Aris memberi contoh, dari 200 liter ciu dengan kadar alkohol 30-50 persen yang dibeli dengan harga Rp 30.000 per liter, diperlukan modal sebanyak Rp 6 juta. Kemudian ditambah biaya produksi penyulingan ulang agar mencapai kadar alkohol 70 persen sekitar Rp 500.000. Biaya itu meliputi biaya listrik, bahan bakar minyak, dan tenaga kerja.
Jadi, total modal dan biaya produksi mencapai sekitar Rp 6,5 juta. Sebanyak 200 liter ciu itu setelah diolah bisa menghasilkan produk dengan kadar alkohol 70 persen sebanyak 60 liter saja.

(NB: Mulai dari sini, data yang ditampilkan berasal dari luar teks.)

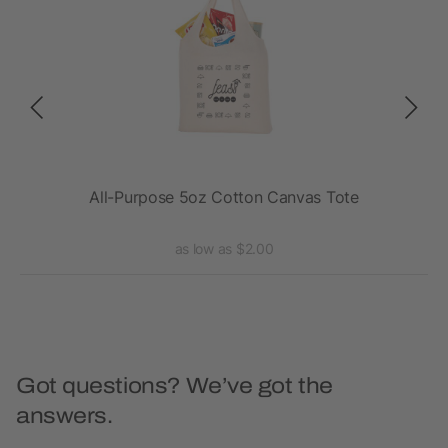
All-Purpose 5oz Cotton Canvas Tote
B
as low as $2.00
Got questions? We’ve got the
answers.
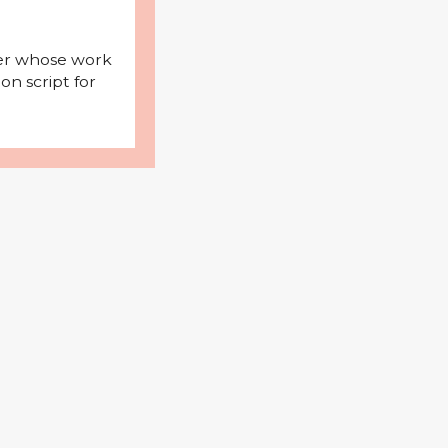
iter whose work
on script for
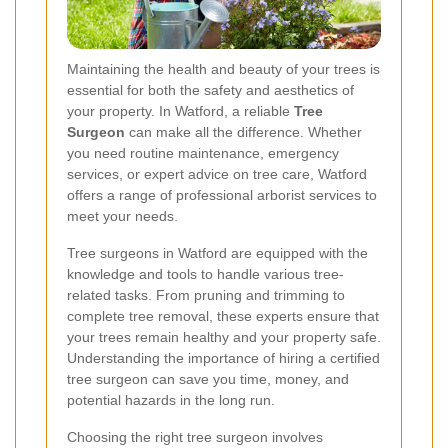
Maintaining the health and beauty of your trees is
essential for both the safety and aesthetics of
your property. In Watford, a reliable
Tree
Surgeon
can make all the difference. Whether
you need routine maintenance, emergency
services, or expert advice on tree care, Watford
offers a range of professional arborist services to
meet your needs.
Tree surgeons in Watford are equipped with the
knowledge and tools to handle various tree-
related tasks. From pruning and trimming to
complete tree removal, these experts ensure that
your trees remain healthy and your property safe.
Understanding the importance of hiring a certified
tree surgeon can save you time, money, and
potential hazards in the long run.
Choosing the right tree surgeon involves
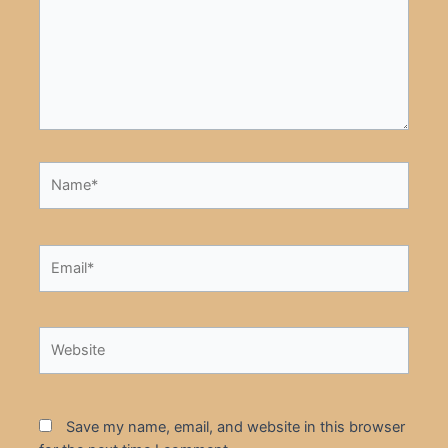
Name*
Email*
Website
Save my name, email, and website in this browser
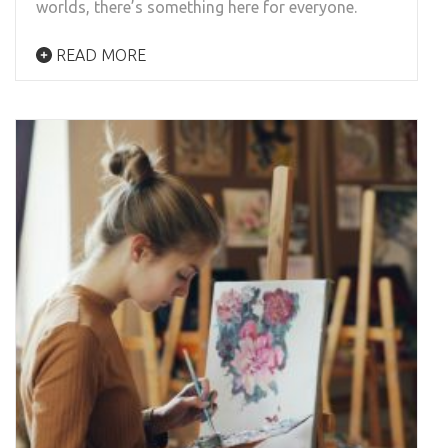
worlds, there’s something here for everyone.
READ MORE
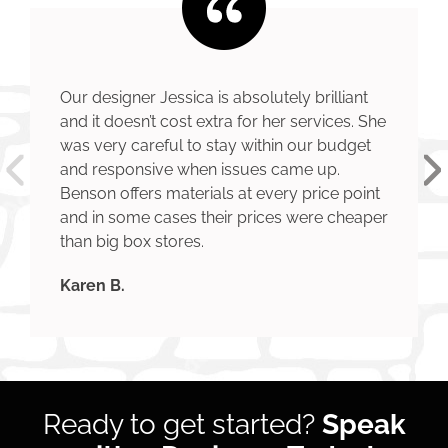
Our designer Jessica is absolutely brilliant
and it doesn’t cost extra for her services. She
was very careful to stay within our budget
and responsive when issues came up.
Benson offers materials at every price point
and in some cases their prices were cheaper
than big box stores.
Karen B.
Ready to get started?
Speak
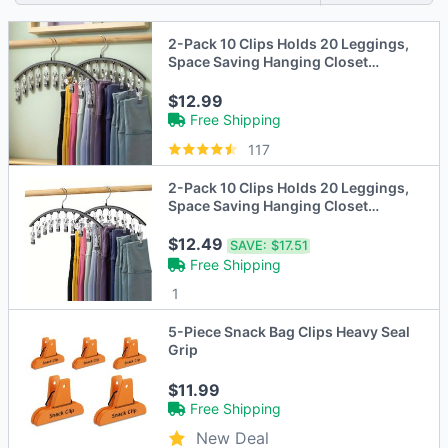
2-Pack 10 Clips Holds 20 Leggings,
Space Saving Hanging Closet
Organizer
$12.99
Free Shipping
117
2-Pack 10 Clips Holds 20 Leggings,
Space Saving Hanging Closet
Organizer
$12.49
SAVE:
$17.51
Free Shipping
1
5-Piece Snack Bag Clips Heavy Seal
Grip
$11.99
Free Shipping
New Deal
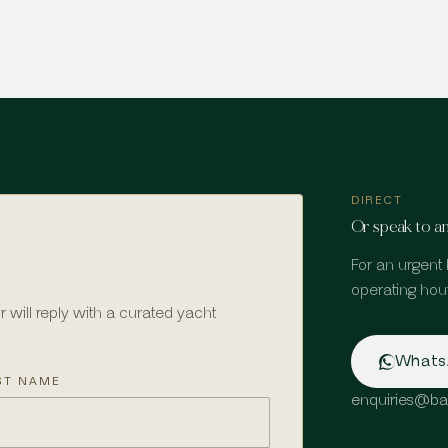
DIRECT
Or speak to an
For an urgent 
operating hour
r will reply with a curated yacht
What
ST NAME
enquiries
@
ba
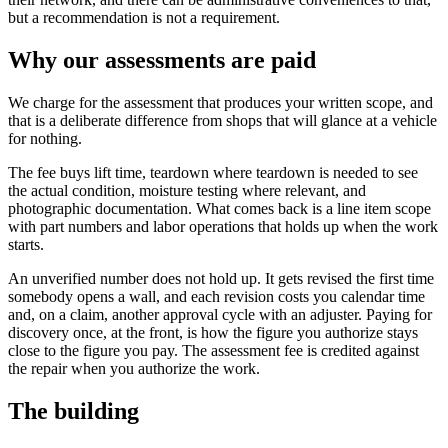
but a recommendation is not a requirement.
Why our assessments are paid
We charge for the assessment that produces your written scope, and
that is a deliberate difference from shops that will glance at a vehicle
for nothing.
The fee buys lift time, teardown where teardown is needed to see
the actual condition, moisture testing where relevant, and
photographic documentation. What comes back is a line item scope
with part numbers and labor operations that holds up when the work
starts.
An unverified number does not hold up. It gets revised the first time
somebody opens a wall, and each revision costs you calendar time
and, on a claim, another approval cycle with an adjuster. Paying for
discovery once, at the front, is how the figure you authorize stays
close to the figure you pay. The assessment fee is credited against
the repair when you authorize the work.
The building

Artinya, harga per liternya mencapai Rp 108.333,33. ”Agak tinggi, jatuhnya sekitar Rp 100.000 per liter. Jika wacana ini didukung pemerintah dengan subsidi untuk proses penyulingan, ini bisa jadi solusi,” ucapnya.
Selain itu, lanjut Aris, diperlukan juga sejumlah bahan campuran lain, seperti tambahan komponen pengental atau gel, antimikroba antijamur dan bakteri, dan juga gliserin supaya di tangan tidak terasa terlalu kering. ”(Wacana ini) Masuk akal, tetapi masih perlu diolah dulu,” kata Aris.